■ **WHAT THE TASK ASKS**
Take every line from the material that has the word "医疗卫生与计划生育支出" in it.

── DATASET CONTENT

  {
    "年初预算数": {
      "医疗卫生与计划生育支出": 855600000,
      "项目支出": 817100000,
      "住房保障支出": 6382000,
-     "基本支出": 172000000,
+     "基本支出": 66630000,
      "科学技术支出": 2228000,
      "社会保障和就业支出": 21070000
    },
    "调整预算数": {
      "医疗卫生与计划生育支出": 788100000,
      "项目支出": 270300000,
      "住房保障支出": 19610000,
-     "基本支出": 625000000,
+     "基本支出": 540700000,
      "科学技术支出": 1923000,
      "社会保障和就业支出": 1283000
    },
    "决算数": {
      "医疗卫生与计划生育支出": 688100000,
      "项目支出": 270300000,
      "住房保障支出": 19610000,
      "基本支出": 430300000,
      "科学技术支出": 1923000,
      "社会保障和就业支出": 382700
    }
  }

────
── DATASET CONTENT

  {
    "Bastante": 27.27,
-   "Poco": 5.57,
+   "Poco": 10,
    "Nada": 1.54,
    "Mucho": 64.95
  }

────

■ **RESULT OF THE EXERCISE**
      "医疗卫生与计划生育支出": 855600000,
      "医疗卫生与计划生育支出": 788100000,
      "医疗卫生与计划生育支出": 688100000,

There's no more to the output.